[Ziel]
Führe das Interview mit dem Jazzpianisten Kit Downes im Anschluss an seinen letzten Satz weiter.

[Seitenauszug]
---------------
Jazzpianist Kit Downes schwärmt für Kirchengebäude und Orgelmusik

"Wunderbares Gefühl der Demut"

Kit Downes ist ein international bekannter Jazzpianist und Träger des Deutschen Jazzpreises 2025. Ursprünglich kommt er jedoch aus der Kirchenmusik und schätzt vor allem die Orgel, auf der er im Kölner Dom ein Konzert spielt.

Kit Downes im Studio von DOMRADIO.DE / © Jan Hendrik Stens (DR)
Kit Downes im Studio von DOMRADIO.DE / © Jan Hendrik Stens ( DR )

DOMRADIO.DE: Jazz auf einer Kirchenorgel, funktioniert das wirklich?

Kit Downes (Britischer Jazzmusiker): (lacht) Komm am Mittwochabend und finde es heraus!

Ich würde nicht sagen, dass das, was ich mache, Jazz per se ist. Oder zumindest ist es nicht nur Jazz. Es sind viele Dinge. Die Orgel ist mein erstes Instrument neben dem Klavier. Meine Reise mit der Musik begann in der Kathedrale von Norwich in England. Wir haben eine große Tradition von Chorschulen. Ich habe fünf Jahre in einem Kathedralchor gesungen, jeden Tag in einem Gottesdienst, an Sonntagen in zweien.

Während dieser Zeit habe ich gehört, wie die Orgel gespielt wurde und mich im Chor begleitete, nicht nur mich, sondern den ganzen Chor. Schließlich rannte ich nach oben und sah dabei zu, wie die Organistin zum Auszug spielte. Es war Katherine Dienes, die meine Lehrerin wurde. Sie zeigte mir, wie die Orgel funktioniert, wie man orchestriert, wie man registriert, wie man Pedaltechnik macht, genug, um mit dem Instrument anzufangen. Ich fing dann ziemlich schnell an, Spaß daran zu haben zu improvisieren.

Dann begann ich, bei einigen Gottesdiensten zu spielen; nicht in der Kathedrale, sondern in kleineren Kirchen in der Umgebung. Ich spielte Hymnen, Psalmen und improvisierte am Ende zum Auszug. So kam ich ursprünglich zum Improvisieren.

Kathedrale von Norwich / © Jason Wells (shutterstock)

Ein paar Jahre später gab mir meine Mutter eine Jazz-CD mit Oscar Peterson. Das war eine völlig andere Ästhetik mit völlig anderen musikalischen Parametern und Formen. Aber genau das hat mich in diesem Moment gepackt. So bin ich dann für zehn Jahre in einer Art Jazz-Kaninchenloch verschwunden. Ich habe das an der Musikhochschule studiert und es stand lange Zeit im Mittelpunkt meiner Arbeit.
---------------
[Bereitgestellte Angaben]
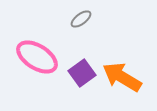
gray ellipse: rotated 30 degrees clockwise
---------------
[Antwort zur Aufgabe]
In jüngerer Zeit kehrte ich dann zur Orgel zurück, aber mit all der Sprache und dem Verständnis von Melodie, Harmonie, Rhythmus, Komposition und Improvisation, die ich nicht nur vom Jazz hatte, sondern auch vom Spielen verschiedener Volksmusik aus der ganzen Welt, neuer Musik, Avantgarde, zeitgenössischer Komposition usw.

DOMRADIO.DE: Es fing also mit der Kirchenmusik an? 

Kit Downes

"Ich habe Messen gesungen, den Evensong, das Magnificat, das Nunc dimittis, Hymnen, alles."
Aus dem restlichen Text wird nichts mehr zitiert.